Excerpted passage:
Wooley reportedly asked for his children back after two months of recovery, but the couple instead served him with court papers demanding primary parental rights over his children.
"I said, 'I can't believe it,'" Wooley shared. "These people have been my friends. I've never seen people do stuff like this and say they're your friends."
Dr. Ben and Lori claimed in court papers that they had actual care, control, and possession of Preston and Ashealyn for six months. If proven correct, it would give them a legal leg to stand on when positioning for custody.
Wooley's attorney Jim Ross said: "Our position is, it's pretty clear that there wasn't a relinquishment of parental rights by Mr. Wooley."
"He didn't stop seeing the children. He didn't stop being the father. He accepted an offering hand from a couple who said, 'You're going through some hard times, let us help you out.'"
But Wooley, along with his health concerns, is also a former criminal who served 23 years in prison from a 1985 armed robbery in which a store clerk was shot.
"Lynn is not perfect," Ross said. "He has made his mistakes and he has owned them. But what he really is now is a loving, caring father, who's doing the absolute best he can to take care of his children."

Dataset extract:
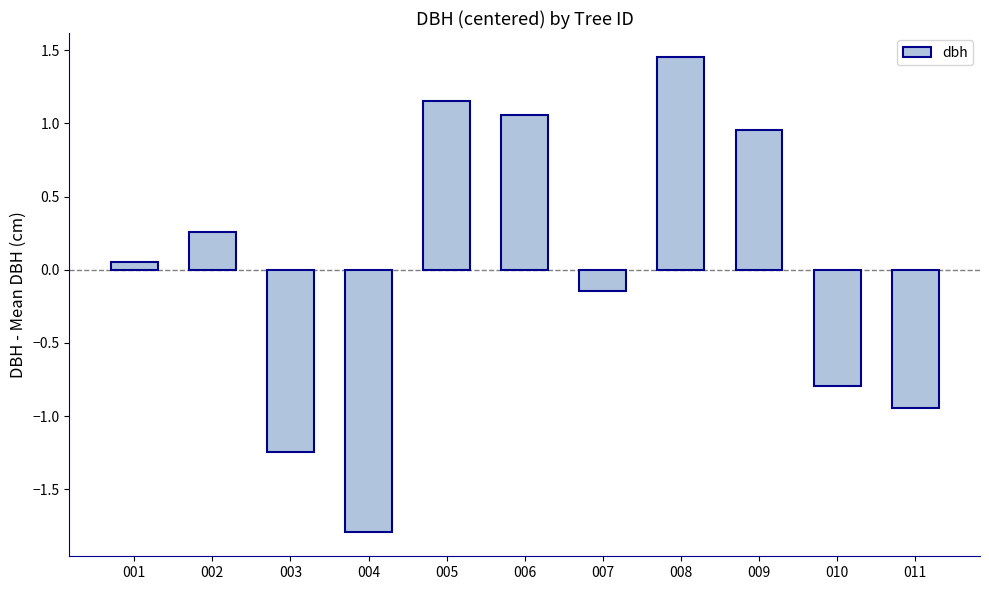

The chart shows a value of 0.3 at 009. True or false?

False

Prompt: Rewrite the custody article starting with "But Wooley, along" and going on through "clerk was shot.", putting "cashier" in place of "store clerk". The data above is separate from the custody article.

Reply to the task:
But Wooley, along with his health concerns, is also a former criminal who served 23 years in prison from a 1985 armed robbery in which a cashier was shot.